Jo was thrilled to finally meet Fred. “I thought I might feel sad or guilty,” she says. “But it was a really happy and positive experience. He looked so much like his mother – there was no mistaking who he was.”
Fred, now 67, has profound and multiple learning disabilities. He is also registered blind and has epilepsy. “It was difficult to know if he understood who I was – I needed to get to know the mannerisms that he uses to communicate.” In hindsight, Fred’s support staff and Jo agree that he was in a calm and happy mood that day.
Fred and Jo now meet every fortnight. “Each time, I take him a bunch of freesias in the hope that he makes the link between their smell and my visit,” she says.
Naturally, Jo has begun to seek answers about Fred’s life before he moved to White Lodge. As a researcher for a local museum, it’s a task that matches her skills.
Fred, born in 1944, was an only child. Jo believes that it was his domineering father who made the decision to put him into care. “I understand that back then it must have been daunting to have a child with all those conditions, but I think it was still quite heartbreaking for his mother to let him go.”
Jo discovered that in 1948, an institutional place was requested for Fred. “Then in 1956, he was admitted to Aycliffe Hospital in County Durham.” It’s unclear what happened between 1948 and 1956 – Aycliffe Hospital had a children’s section, so Fred could well have been living there.
Although the last NHS-run long-stay hospital closed in 2009, they were once prolific. In 1969, there were around 60,000 people living in the institutions. ‘Patients’ commonly slept in large wards, had very few personal freedoms and often shared clothes and everything they did with a large group of people.
Jo has discovered that the hospital made a request for Fred to visit his parents for a holiday when he was 21. “But Fred’s father replied, saying that they couldn’t have him, as he was off work sick and his wife was too busy looking after Fred’s grandfather.” There is no record of any family visits to Fred at Aycliffe.
Fred remained at Aycliffe Hospital until 1993, when he moved into the newly established White Lodge service. Since then, Fred’s life has changed immeasurably. Jo says that Fred likes to be outdoors and enjoys theatre trips and 60s music. Together, they go for coffee or to a garden centre, and have visited stately homes, where Fred likes to listen to the audio guides.
Over recent years, Fred has enjoyed a number of holidays. “His holidays seem to do him the world of good,” says Jo, who has helped his support workers to plan the trips. “He’s had a few holidays in parts of Britain, but for the last two years, he’s been on cruises. There is everything that he loves on a ship – musical entertainment, people to meet and formal dinners to go to in his tuxedo.” Fred can also go to the different port towns to soak up the atmosphere. “As far as I’m concerned, it’s all about him trying new things,” says Jo. “He’s got so much lost time to make up for.”
The chance rediscovery of Fred has also had an effect on Jo’s life. “Fred has taught me a lot about patience, trust and all the qualities he has,” reflects Jo.

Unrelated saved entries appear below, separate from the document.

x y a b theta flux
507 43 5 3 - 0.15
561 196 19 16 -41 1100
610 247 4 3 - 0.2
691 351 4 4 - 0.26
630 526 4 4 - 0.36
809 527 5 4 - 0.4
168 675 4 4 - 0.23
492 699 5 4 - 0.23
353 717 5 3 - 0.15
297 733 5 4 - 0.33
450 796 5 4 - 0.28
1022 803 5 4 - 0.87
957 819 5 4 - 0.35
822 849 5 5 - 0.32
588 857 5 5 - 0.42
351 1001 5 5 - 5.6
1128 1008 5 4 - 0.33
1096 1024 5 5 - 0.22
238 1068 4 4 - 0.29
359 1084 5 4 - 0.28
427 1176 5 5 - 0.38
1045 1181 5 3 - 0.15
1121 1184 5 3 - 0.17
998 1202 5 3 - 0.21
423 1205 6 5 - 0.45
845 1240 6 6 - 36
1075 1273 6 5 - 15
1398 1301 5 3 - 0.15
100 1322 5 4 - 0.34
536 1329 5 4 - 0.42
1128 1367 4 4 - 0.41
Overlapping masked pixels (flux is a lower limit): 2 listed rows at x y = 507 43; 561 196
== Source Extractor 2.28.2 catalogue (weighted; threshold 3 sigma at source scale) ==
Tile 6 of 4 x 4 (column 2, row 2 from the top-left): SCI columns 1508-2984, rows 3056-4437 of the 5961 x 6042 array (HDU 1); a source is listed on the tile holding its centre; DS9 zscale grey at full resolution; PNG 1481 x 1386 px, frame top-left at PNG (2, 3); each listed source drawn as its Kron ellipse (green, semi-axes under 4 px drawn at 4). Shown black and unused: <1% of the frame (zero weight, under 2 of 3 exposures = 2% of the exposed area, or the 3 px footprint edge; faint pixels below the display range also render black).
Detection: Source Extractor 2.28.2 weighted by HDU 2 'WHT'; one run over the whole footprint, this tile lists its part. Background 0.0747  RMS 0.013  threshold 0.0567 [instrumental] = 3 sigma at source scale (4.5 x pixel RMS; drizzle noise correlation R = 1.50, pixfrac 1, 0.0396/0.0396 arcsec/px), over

“He has also opened my eyes to some unpleasant things as well. When I’m out with Fred, I sometimes see people staring or moving away – it makes me want to change things and try to alter people’s attitudes.
“But above all else, he’s a long-lost relative that I’m pleased to have finally met. It’s led me to wonder how many other people are out there who don’t know if they have a relative like Fred.”